Marcus Hutchinson team manager shares his feelings about the future for this season.

Like everyone else involved in the IMOCA class Marcus Hutchinson, the team manager of Thomas Ruyant’s Advens for Cybersecurity project, is trying to weigh up what the Covid-19 effect is going to be on this Vendée Globe cycle.

The Advens programme is continuing but work on the boat has been suspended with the core team now dispersed to their homes.

In common with his fellow IMOCA team managers, Hutchinson has no idea how long this crisis will last or when they will be able to go sailing again. The boat is currently in the shed in Lorient and was due for launch in early April.

Hutchinson acknowledges that his team is in a better position to weather this crisis than some others who have not yet launched their new boats, completed qualifying passages or managed to find all the commercial backing they need.

“We are quite lucky, our boat is finished, it’s been sailed on the ocean and we have a full set of everything and it all works. What’s more Thomas is fully qualified for the Vendée and selected,” he said.

The main outstanding item is a new set of foils – the “version IIs” for the new Guillaume Verdier design – which are on order with Persico in Italy but are now delayed as the company awaits a return to fulltime working. At present the team may get them in mid-July but that is already getting close to being too late for them to be used in the Vendée itself.

The question for everyone is how quickly can this team and the IMOCA class in general get going again once this public health crisis has come to an end. Hutchinson says solo ocean racing is better placed than many big team sports in this regard, but it will still not be like flicking a switch back to the “on” position.

“It’s very easy to stop things but hard to start them all up again,” he explains. “You can’t just flick a switch because things will be staggered in terms of supply lines and so on. We are not just individual teams but part of a whole ecosystem of different suppliers and companies that provide services and make things for us. We are a very tight-knit community and we are all very reliant on each other."

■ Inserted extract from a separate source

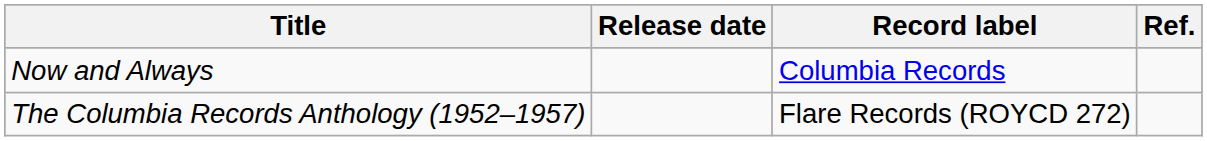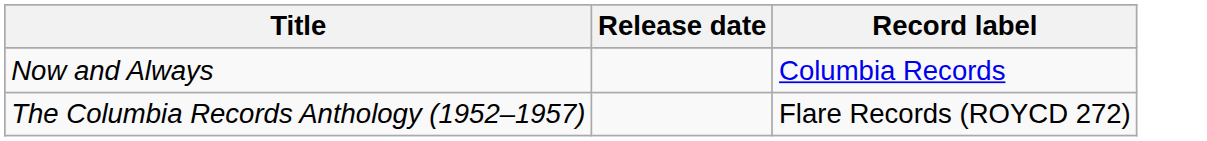- column: Ref.
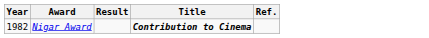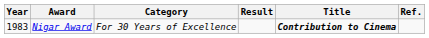+ column: Category | For 30 Years of Excellence
Nigar Award | Year: 1982 -> 1983
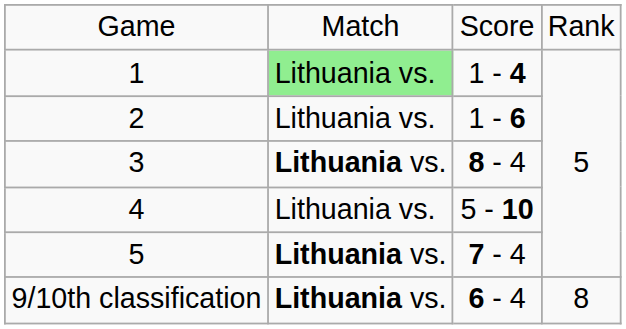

“This is a bit like the Christmas break, or the month of August where everybody just shuts down and goes away for two weeks,” he adds. “The difference is that we do not know how long this will last and this was not something that we were able to predict.”

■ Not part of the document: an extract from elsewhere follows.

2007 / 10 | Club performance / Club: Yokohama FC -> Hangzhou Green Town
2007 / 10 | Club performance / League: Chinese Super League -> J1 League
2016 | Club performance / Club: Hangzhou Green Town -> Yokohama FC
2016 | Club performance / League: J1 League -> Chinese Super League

For the project’s skipper, this is obviously a frustrating time. Like his rivals Ruyant was just starting to focus on the sailing part of the year when everything came to a grinding halt. “We were getting to the stage where he was pulling back from an awful lot of admin and management meetings and just concentrating on the technical and sailing side of things. That was pretty standard for everyone a month before we started racing – a lot less travelling around the country going to sponsor events and so on,” explained Hutchinson.“For Thomas, the suspension of activity is particularly frustrating because he doesn’t want to imagine that something he has invested so much of his time and energy into, and his family’s time and energy into, might be in doubt,” he added. “Or it might happen, but he will not be prepared for it in the way that he would like to be.”

But like everyone else in the IMOCA class Hutchinson knows that the public health crisis is now, the priority and the main focus. The passage of time will surely return our sport to normal. “It’s just a question of time and transitioning out of one state of mind and into another,” notes Hutchinson.